Required work —
Word for word, repeat everything in the records below except the pictures.

Data records —
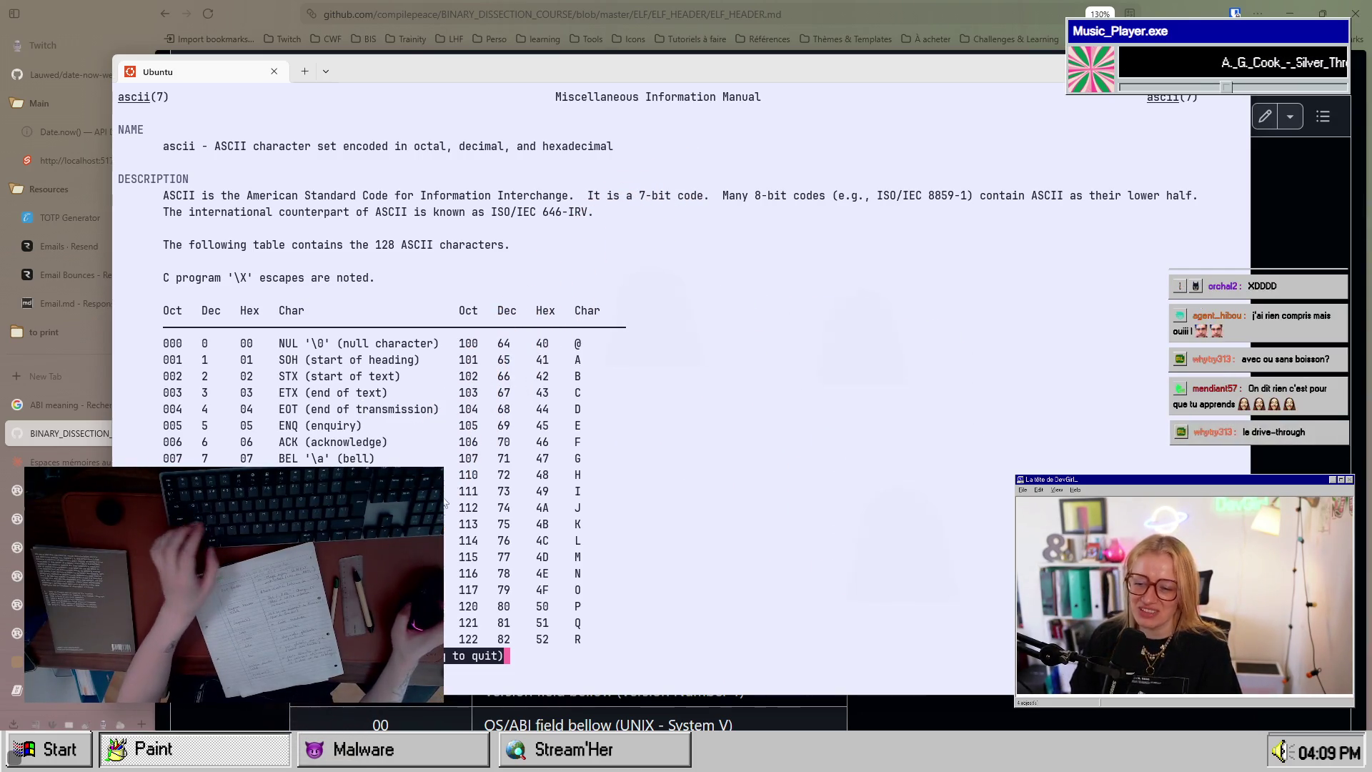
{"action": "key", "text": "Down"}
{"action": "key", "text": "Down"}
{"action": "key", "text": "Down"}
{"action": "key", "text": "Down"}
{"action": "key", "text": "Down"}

Your response —
{"action": "key", "text": "Down"}
{"action": "key", "text": "Down"}
{"action": "key", "text": "Down"}
{"action": "key", "text": "Down"}
{"action": "key", "text": "Down"}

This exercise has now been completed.